2. This association may reflect incidental detection and over-diagnosis of renal masses, with an increased frequency of procedures.

Evidence Rating Level: 2 (Good)

Study Rundown: In an effort to determine the impact of incidental findings from CT imaging, the authors determined the cumulative risk of having either a chest or abdominal CT over a 5-year period, as well as the risk for partial or total nephrectomy or renal ablation in hospital referral regions (HRRs) across the United States. Kidney cancer is commonly diagnosed from an incidentally detected renal mass on CT, with some cases never causing symptoms. The frequency of renal procedures may be indicative of the frequency of over-diagnosis. The authors found that imaging risk varied from 31% to 52% across the country, and that imaging risk positively correlated with the risk of both partial and total nephrectomy, with a stronger association to any nephrectomy and with addition of renal ablation to the procedures under consideration. These associations remained even after controlling for adult smoking rates.
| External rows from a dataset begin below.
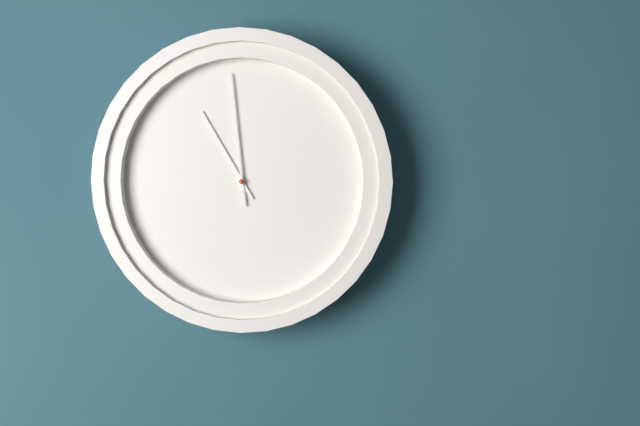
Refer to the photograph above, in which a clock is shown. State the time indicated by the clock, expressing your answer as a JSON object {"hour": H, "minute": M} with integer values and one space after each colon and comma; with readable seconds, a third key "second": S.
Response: {"hour": 10, "minute": 59}
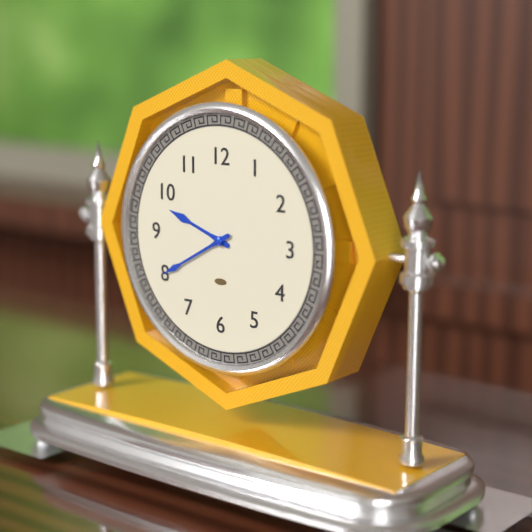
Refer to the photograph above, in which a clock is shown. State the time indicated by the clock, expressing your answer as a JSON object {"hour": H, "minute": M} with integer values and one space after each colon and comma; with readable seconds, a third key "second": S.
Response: {"hour": 9, "minute": 40}
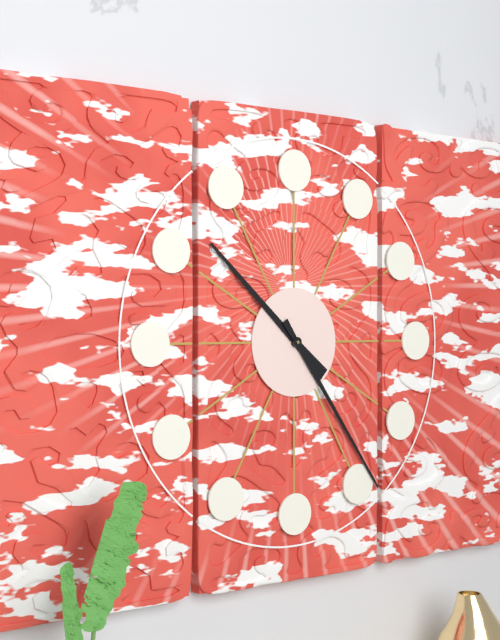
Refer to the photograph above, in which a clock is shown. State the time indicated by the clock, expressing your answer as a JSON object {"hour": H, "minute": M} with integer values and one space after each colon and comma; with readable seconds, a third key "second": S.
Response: {"hour": 10, "minute": 24}
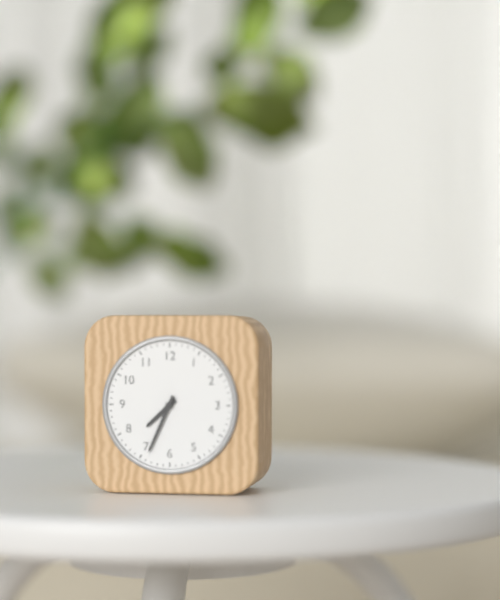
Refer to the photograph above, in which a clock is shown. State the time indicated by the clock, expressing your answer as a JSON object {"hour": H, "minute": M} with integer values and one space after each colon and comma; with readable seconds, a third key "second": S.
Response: {"hour": 7, "minute": 34}
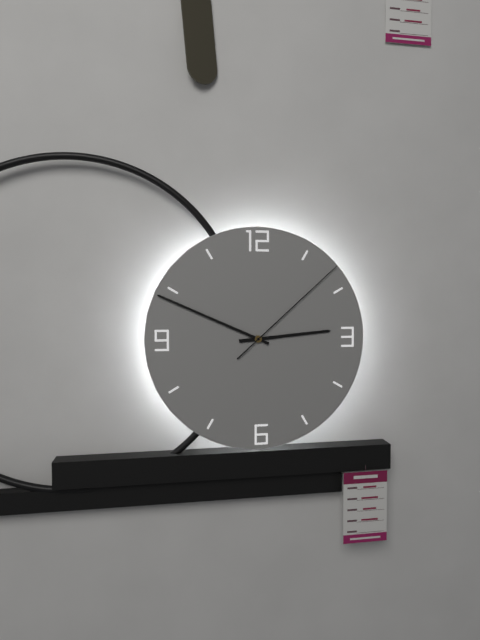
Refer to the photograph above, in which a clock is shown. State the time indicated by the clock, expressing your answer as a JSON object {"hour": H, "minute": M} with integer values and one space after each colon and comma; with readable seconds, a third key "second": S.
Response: {"hour": 2, "minute": 49, "second": 8}
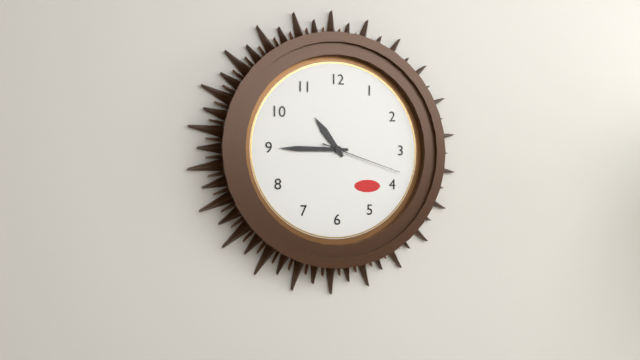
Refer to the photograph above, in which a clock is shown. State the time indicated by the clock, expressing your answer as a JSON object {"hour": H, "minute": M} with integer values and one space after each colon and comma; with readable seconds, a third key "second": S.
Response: {"hour": 10, "minute": 45, "second": 18}
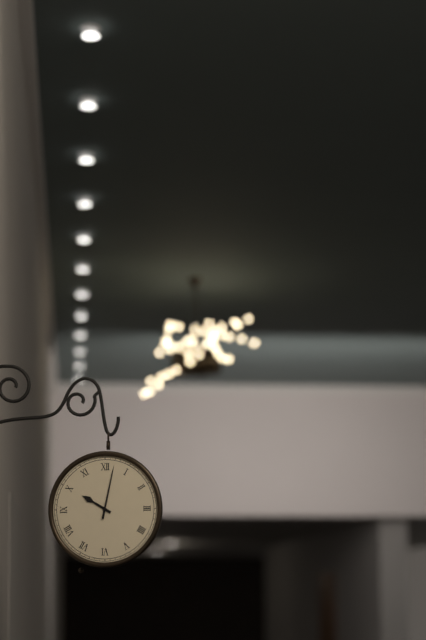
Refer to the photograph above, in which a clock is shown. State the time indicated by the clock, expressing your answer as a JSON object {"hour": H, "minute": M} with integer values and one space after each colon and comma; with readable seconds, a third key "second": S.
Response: {"hour": 10, "minute": 2}
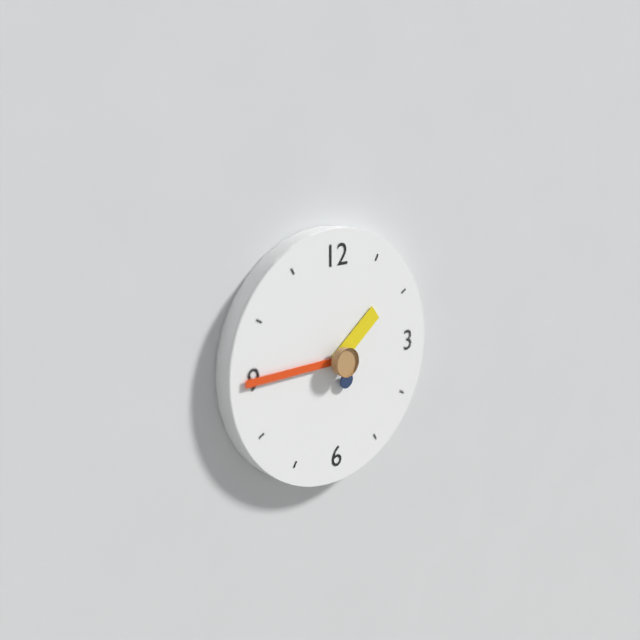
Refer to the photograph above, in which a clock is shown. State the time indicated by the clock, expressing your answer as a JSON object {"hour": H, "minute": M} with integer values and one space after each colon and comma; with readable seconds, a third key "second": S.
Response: {"hour": 1, "minute": 45}
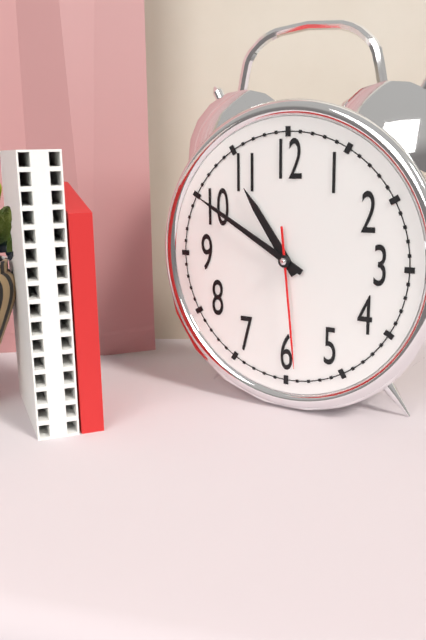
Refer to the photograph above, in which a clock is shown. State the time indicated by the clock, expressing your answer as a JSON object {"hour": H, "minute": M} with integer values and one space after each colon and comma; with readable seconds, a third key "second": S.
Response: {"hour": 10, "minute": 50, "second": 29}
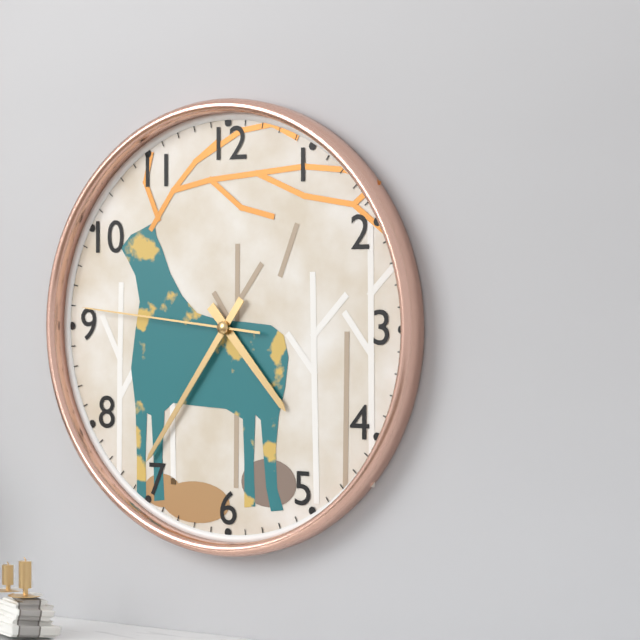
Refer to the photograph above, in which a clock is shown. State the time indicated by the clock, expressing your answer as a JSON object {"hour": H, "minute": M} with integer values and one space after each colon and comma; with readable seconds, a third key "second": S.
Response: {"hour": 4, "minute": 36, "second": 46}
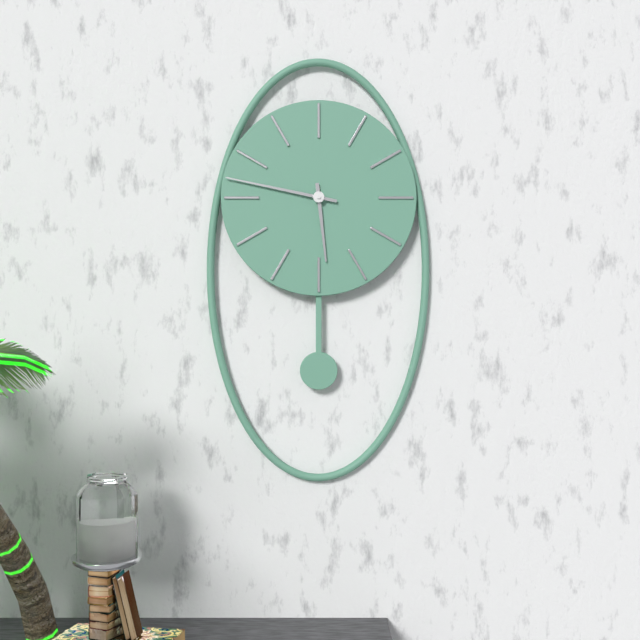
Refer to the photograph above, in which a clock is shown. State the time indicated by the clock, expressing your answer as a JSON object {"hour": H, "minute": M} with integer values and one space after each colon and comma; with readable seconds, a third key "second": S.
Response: {"hour": 5, "minute": 47}
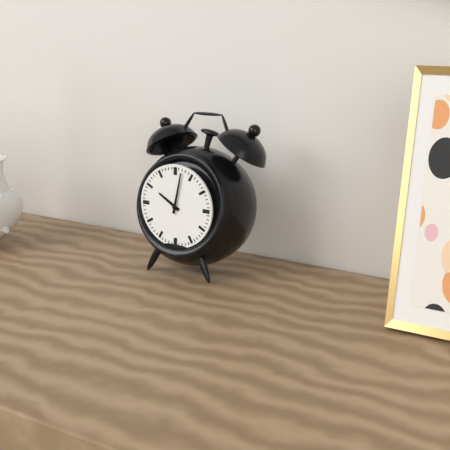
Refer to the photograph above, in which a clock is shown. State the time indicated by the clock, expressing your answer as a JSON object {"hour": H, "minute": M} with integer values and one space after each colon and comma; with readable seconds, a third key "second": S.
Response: {"hour": 10, "minute": 2}
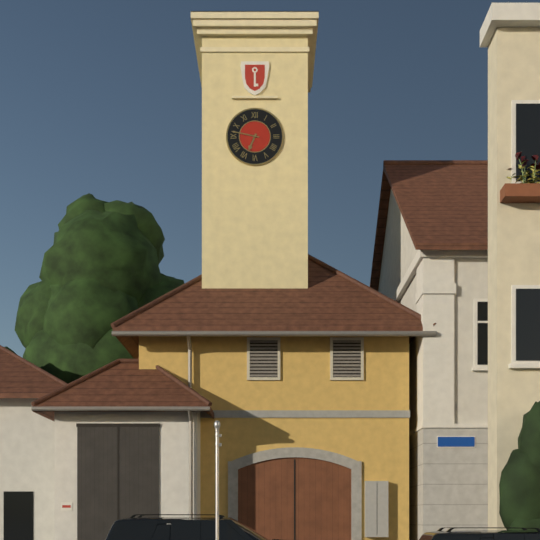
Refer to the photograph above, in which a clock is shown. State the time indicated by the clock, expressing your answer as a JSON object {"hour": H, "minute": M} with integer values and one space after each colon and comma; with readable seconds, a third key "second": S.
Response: {"hour": 6, "minute": 47}
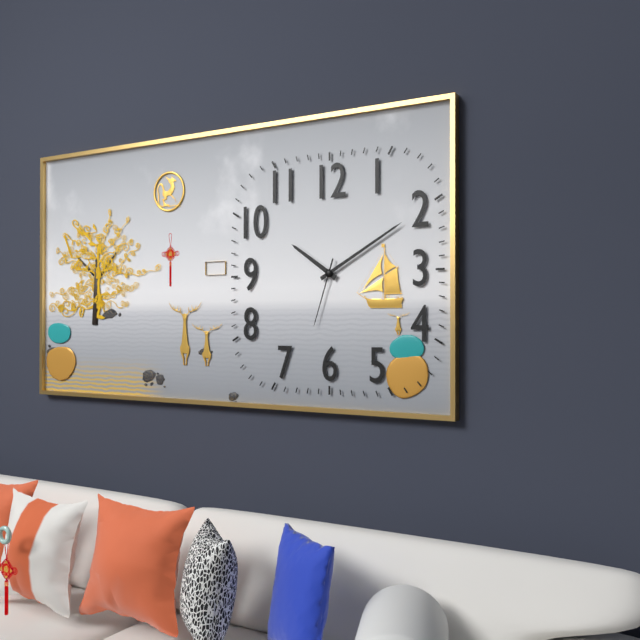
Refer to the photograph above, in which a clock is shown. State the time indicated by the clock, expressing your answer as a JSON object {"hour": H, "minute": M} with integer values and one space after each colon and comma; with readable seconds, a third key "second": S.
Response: {"hour": 10, "minute": 10, "second": 33}
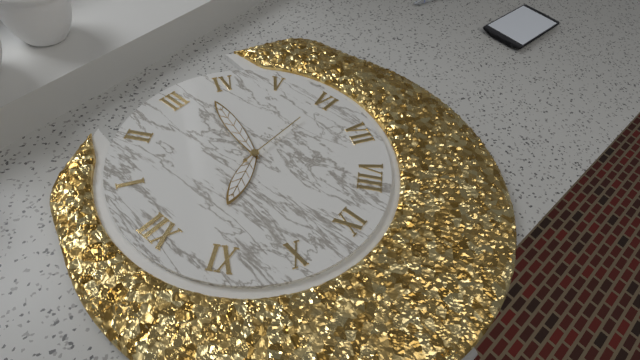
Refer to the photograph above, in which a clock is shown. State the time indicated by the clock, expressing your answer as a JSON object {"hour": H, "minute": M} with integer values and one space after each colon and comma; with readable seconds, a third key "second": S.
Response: {"hour": 11, "minute": 18, "second": 30}
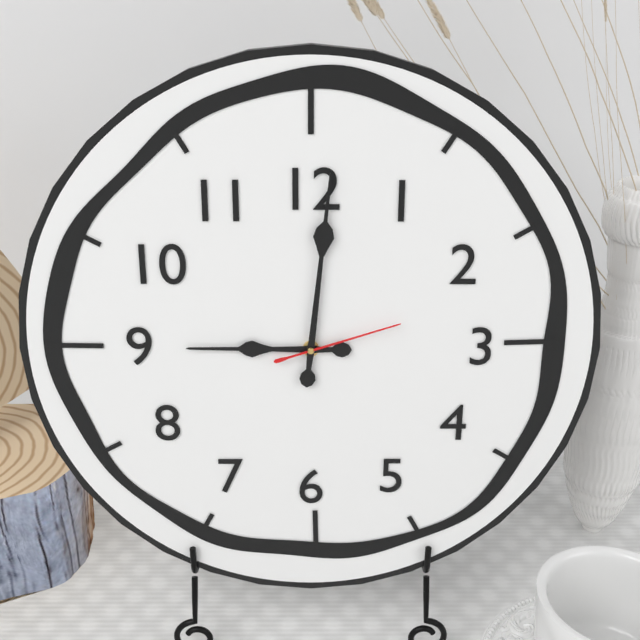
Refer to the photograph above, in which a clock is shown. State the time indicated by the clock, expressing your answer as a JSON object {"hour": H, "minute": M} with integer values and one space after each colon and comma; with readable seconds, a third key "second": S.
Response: {"hour": 9, "minute": 1, "second": 12}
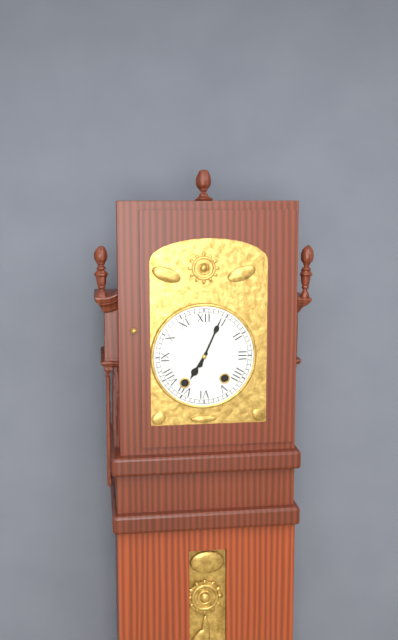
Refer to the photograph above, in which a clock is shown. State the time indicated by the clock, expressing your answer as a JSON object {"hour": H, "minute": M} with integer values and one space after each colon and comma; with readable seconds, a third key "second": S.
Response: {"hour": 7, "minute": 4}
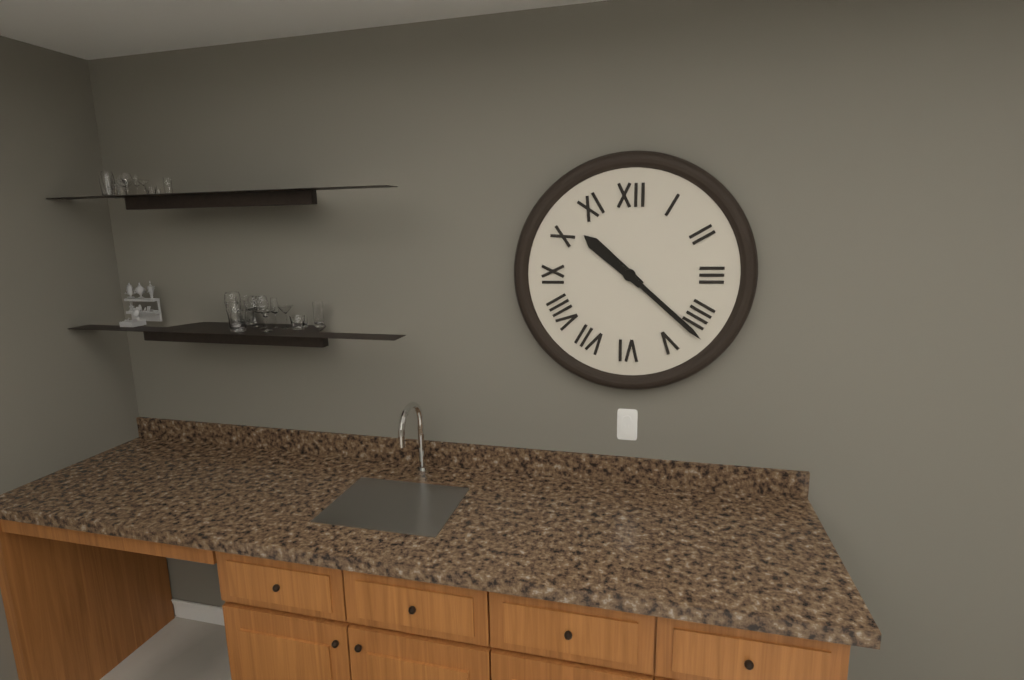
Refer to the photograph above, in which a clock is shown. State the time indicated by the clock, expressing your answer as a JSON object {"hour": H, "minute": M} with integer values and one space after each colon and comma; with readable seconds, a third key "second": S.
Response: {"hour": 10, "minute": 22}
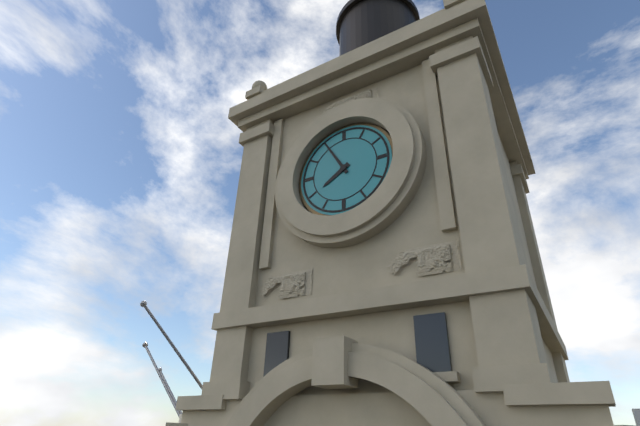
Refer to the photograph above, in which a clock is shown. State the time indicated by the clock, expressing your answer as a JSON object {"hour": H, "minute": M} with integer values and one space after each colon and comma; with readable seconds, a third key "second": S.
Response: {"hour": 7, "minute": 55}
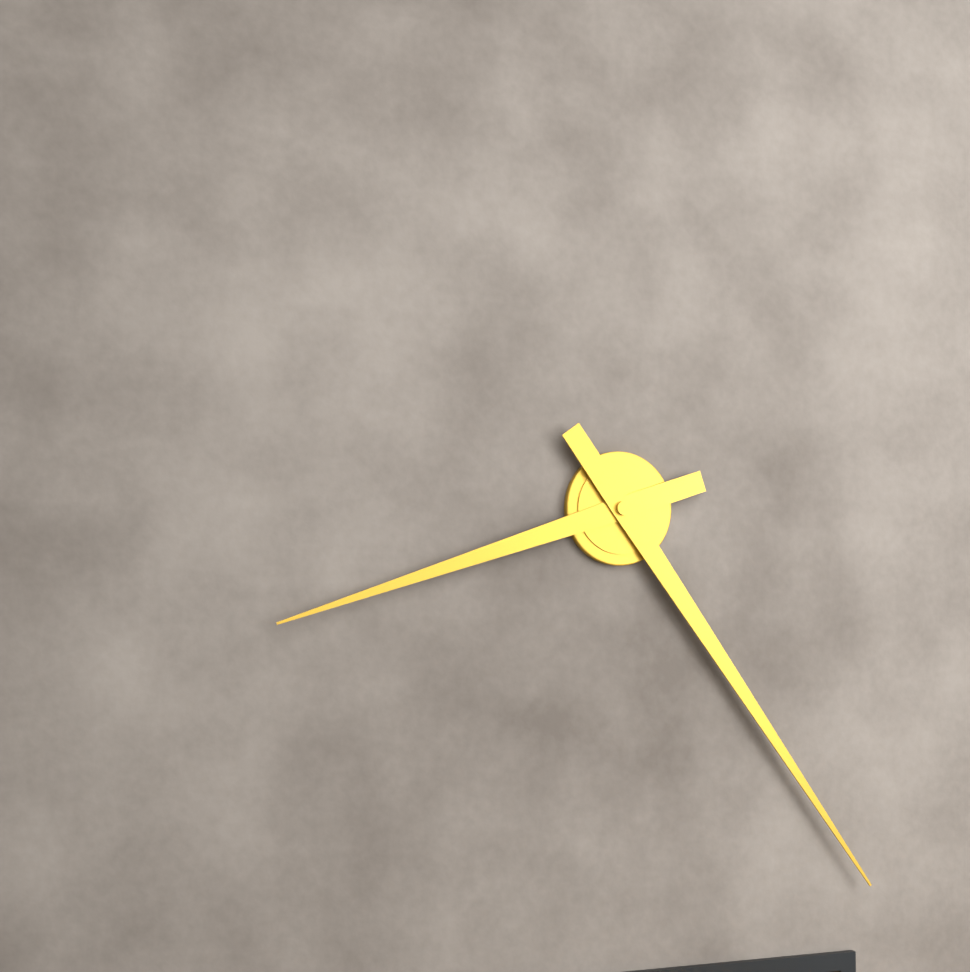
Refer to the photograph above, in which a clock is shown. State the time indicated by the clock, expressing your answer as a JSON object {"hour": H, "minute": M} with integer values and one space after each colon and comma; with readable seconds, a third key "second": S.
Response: {"hour": 8, "minute": 24}
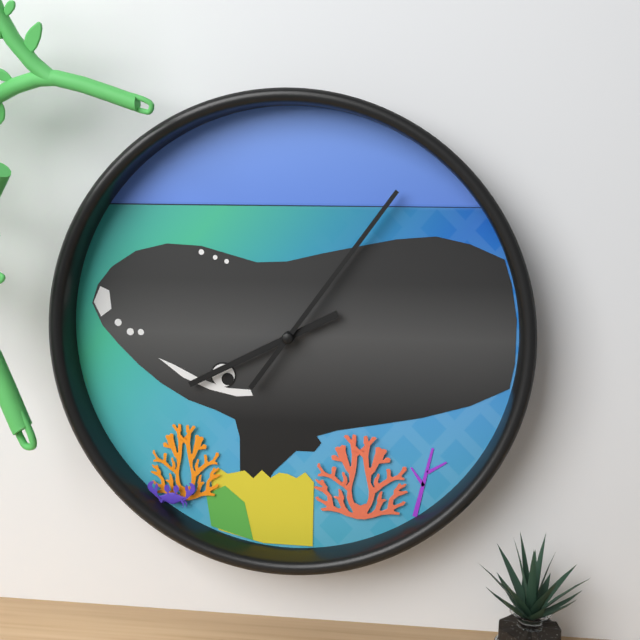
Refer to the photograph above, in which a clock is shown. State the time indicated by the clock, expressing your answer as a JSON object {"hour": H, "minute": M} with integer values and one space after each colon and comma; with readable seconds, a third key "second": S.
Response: {"hour": 8, "minute": 6}
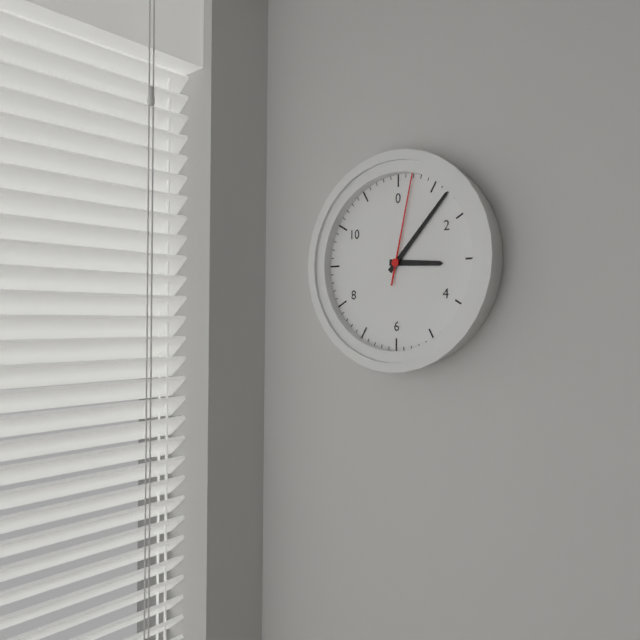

Since the data is observational, a causative effect cannot be concluded. Another potential confounder is the intensity of medical care in the geographical region; however, the authors eliminate this as a confounder by showing no association between imaging risk and radical prostatectomy, a procedure unrelated to incidental CT detection. This study has implications for the appropriateness of ordering CT imaging as well as the importance of discussing with patients the potential risk of incidental findings from CT imaging. Furthermore, given the risk of complications from renal procedures, these results argue for thorough consideration of active surveillance as an option for the treatment of renal masses.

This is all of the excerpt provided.